QUETTA, Pakistan – A suicide attack on a polio vaccination center in southwestern Pakistan on Wednesday killed 15 people, mainly police who had gathered to escort health workers, who have been repeatedly targeted in recent years by Islamic militants, officials said.
The bombing of the polio center on the outskirts of Quetta killed 13 police, a soldier and a civilian, said Shahzada Farhat, a police spokesman in the city. Another 23 people were wounded.
The suicide bomber detonated his explosives among the police officers, said provincial home minister Sarfraz Bugti. "We're in a war zone," he added.
The bombing happened outside the polio center shortly before vaccination teams were due to be dispatched to local neighborhoods as part of a three-day immunization campaign, said Syed Imtiaz Shah, the local police chief.
Hours after the attack, Ahmad Marwat, who described himself as a spokesman for Jundullah, or Army of God, a little-known militant group, claimed responsibility without explaining why the center was targeted. He warned of more attacks on polio teams in the future.

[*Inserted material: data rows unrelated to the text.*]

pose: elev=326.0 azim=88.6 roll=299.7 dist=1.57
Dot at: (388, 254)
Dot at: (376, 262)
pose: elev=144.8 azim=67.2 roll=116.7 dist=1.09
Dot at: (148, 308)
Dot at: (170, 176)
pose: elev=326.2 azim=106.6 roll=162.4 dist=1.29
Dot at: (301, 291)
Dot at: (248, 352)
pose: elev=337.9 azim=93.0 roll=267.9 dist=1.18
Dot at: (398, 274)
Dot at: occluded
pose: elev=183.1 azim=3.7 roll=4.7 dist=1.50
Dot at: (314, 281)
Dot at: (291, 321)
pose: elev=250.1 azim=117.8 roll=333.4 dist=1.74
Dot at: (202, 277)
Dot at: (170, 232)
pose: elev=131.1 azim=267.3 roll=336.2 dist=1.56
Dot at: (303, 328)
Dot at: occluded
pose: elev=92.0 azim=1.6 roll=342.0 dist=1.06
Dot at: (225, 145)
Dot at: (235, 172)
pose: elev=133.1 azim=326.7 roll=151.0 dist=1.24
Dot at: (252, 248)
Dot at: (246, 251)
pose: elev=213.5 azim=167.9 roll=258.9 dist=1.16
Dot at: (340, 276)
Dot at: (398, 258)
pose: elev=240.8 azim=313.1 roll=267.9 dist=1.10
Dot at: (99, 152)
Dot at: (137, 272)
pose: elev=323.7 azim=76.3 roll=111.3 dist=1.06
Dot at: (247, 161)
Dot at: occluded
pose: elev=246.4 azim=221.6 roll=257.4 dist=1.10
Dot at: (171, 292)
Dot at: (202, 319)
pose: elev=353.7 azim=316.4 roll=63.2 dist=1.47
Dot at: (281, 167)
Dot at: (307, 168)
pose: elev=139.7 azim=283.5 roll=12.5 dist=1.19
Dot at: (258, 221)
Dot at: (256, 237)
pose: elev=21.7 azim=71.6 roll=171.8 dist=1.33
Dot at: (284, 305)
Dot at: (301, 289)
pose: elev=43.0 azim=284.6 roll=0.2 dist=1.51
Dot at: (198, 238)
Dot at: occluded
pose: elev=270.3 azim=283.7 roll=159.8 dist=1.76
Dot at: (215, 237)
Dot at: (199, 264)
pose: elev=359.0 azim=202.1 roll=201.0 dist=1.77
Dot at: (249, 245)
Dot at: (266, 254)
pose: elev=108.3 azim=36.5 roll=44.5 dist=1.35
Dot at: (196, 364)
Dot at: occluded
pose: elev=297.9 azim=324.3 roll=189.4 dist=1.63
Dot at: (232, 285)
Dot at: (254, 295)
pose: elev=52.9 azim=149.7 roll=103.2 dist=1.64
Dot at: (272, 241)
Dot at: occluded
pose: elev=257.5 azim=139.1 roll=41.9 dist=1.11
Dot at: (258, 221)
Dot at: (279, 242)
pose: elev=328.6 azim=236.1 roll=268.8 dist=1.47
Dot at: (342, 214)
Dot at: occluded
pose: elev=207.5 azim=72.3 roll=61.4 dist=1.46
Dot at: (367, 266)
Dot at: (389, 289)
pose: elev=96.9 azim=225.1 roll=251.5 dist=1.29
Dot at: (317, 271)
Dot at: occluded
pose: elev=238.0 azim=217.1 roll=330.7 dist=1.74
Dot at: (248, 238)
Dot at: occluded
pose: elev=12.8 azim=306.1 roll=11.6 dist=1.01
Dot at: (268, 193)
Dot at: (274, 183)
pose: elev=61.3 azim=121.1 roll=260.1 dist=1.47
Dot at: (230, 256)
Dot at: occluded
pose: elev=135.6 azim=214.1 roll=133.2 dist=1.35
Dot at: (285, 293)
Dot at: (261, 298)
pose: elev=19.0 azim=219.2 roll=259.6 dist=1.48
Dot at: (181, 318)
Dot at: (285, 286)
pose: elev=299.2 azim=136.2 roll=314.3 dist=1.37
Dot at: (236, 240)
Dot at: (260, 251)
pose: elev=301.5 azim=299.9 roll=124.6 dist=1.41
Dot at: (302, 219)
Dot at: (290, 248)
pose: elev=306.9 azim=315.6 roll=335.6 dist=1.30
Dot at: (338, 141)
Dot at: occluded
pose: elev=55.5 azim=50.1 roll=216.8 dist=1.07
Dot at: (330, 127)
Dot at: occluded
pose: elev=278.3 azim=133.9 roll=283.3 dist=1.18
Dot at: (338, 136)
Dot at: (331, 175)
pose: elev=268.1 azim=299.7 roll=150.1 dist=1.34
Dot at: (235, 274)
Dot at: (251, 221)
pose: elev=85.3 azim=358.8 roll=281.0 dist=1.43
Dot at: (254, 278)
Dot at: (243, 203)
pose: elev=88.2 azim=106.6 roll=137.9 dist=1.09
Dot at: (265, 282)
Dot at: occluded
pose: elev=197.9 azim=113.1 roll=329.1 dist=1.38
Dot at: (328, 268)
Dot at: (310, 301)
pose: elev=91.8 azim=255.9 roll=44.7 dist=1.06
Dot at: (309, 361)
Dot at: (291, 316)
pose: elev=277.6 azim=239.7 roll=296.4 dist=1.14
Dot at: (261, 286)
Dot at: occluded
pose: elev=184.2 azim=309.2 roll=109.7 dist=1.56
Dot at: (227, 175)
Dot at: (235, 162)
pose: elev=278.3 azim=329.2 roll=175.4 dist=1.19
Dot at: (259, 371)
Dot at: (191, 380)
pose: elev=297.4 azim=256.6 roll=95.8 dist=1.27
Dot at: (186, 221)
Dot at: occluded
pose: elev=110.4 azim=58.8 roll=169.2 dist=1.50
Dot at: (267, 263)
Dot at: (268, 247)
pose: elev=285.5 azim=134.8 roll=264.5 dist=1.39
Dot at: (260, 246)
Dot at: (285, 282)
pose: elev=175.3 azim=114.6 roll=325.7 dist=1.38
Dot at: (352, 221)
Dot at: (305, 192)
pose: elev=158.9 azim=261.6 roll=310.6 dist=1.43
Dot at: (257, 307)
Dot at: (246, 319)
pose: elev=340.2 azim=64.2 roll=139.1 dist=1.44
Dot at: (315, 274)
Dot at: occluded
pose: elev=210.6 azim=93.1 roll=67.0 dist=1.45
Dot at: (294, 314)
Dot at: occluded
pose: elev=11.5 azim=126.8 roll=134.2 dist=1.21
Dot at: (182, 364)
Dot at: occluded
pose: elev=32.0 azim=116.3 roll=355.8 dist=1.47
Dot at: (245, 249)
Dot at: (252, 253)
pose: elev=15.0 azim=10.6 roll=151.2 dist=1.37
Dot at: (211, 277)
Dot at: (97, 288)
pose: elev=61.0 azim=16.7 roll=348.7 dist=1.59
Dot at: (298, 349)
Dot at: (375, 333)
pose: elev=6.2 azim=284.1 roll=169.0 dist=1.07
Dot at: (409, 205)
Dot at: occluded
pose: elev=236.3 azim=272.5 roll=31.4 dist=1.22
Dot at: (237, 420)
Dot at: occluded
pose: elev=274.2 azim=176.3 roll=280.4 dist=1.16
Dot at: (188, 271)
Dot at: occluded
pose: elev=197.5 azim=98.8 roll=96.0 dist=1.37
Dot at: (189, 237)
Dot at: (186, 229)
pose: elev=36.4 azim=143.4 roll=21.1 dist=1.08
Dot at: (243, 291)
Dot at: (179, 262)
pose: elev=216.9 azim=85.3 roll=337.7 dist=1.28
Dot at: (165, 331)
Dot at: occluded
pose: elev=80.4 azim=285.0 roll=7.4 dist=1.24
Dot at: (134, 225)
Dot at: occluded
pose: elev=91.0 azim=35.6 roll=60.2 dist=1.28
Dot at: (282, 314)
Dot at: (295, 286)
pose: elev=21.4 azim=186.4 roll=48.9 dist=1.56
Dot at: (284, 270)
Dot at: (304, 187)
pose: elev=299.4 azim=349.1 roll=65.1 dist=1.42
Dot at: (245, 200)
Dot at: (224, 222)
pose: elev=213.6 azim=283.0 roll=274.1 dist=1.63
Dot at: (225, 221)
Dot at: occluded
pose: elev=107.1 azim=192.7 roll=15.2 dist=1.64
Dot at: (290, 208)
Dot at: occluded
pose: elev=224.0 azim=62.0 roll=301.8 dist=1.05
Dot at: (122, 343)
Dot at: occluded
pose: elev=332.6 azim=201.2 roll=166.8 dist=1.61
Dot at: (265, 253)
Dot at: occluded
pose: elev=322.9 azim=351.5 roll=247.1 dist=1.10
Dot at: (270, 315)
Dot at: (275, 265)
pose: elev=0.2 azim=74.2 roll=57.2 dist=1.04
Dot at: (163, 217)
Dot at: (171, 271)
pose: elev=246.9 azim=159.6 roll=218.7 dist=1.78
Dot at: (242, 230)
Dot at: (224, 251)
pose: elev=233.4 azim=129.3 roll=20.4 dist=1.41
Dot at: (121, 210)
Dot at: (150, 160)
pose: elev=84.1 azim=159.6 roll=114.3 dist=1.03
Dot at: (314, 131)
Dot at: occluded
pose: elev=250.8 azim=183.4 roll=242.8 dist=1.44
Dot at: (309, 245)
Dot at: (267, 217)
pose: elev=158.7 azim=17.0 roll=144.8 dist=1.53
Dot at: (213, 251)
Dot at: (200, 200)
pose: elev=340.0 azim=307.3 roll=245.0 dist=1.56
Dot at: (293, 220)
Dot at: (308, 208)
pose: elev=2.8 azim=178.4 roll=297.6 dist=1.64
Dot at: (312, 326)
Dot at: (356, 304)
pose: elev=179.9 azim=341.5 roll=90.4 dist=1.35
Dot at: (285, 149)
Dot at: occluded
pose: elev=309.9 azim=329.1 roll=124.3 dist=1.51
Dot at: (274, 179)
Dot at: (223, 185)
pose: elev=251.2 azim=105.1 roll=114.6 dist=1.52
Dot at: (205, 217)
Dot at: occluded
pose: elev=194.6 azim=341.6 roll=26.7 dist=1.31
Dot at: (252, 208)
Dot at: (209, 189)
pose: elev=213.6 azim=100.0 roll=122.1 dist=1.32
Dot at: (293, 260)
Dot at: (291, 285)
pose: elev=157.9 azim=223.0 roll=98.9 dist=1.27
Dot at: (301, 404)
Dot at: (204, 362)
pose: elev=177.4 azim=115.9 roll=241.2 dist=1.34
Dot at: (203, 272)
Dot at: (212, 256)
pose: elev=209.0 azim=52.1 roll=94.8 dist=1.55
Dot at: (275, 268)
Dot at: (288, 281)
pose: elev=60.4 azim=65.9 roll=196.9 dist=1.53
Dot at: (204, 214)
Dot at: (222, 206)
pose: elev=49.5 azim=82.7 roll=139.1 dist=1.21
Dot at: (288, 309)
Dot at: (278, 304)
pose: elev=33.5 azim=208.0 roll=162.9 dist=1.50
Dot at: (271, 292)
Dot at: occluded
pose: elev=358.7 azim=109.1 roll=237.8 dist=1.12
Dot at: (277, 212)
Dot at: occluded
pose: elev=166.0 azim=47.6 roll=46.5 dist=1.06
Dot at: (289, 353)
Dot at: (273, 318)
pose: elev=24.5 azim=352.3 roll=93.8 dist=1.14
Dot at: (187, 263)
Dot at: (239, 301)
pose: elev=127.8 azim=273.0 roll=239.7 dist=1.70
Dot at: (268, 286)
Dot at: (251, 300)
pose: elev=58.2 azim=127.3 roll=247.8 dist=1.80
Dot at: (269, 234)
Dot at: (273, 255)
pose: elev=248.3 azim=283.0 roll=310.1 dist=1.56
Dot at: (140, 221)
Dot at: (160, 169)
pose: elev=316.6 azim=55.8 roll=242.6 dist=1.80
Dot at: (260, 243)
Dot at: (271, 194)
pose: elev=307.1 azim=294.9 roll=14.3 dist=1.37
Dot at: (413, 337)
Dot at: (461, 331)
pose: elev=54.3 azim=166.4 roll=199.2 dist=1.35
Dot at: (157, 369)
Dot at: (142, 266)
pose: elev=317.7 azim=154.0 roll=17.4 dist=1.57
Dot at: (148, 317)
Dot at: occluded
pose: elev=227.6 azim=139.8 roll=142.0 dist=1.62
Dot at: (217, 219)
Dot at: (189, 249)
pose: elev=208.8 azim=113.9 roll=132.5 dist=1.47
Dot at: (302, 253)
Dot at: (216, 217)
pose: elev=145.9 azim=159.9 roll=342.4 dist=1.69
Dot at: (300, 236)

Polio workers in Pakistan, and their police escorts, have been targeted in recent years by Islamic militants who accuse them of working as spies for the United States.
The attacks intensified after a Pakistani doctor was arrested on charges of running a fake hepatitis vaccination campaign in the city of Abbottabad as a cover for a CIA-backed effort to obtain DNA samples from Usama bin Laden ahead of the 2011 U.S. raid that killed him.
Pakistan is one of three countries in the world where polio is endemic, and the attacks have hindered vaccination campaigns. Some Pakistanis are also suspicious about the vaccinations, fearing it will sterilize their children.
Shah, the police chief, said the security forces were the primary target of Wednesday's attack. He spoke to reporters from the scene, which was strewn with blood and debris, as rescuers took the wounded to hospitals.
Quetta is the capital of southwestern Baluchistan province, where a low-level insurgency has long been waged by Baloch separatist groups demanding a greater share of the region's natural resources or outright independence.
Al Qaeda, the Taliban and other Sunni militant groups are also active in the region. Tens of thousands have been killed in Pakistan over the past decade in attacks mainly targeting security forces and the country's Shiite minority.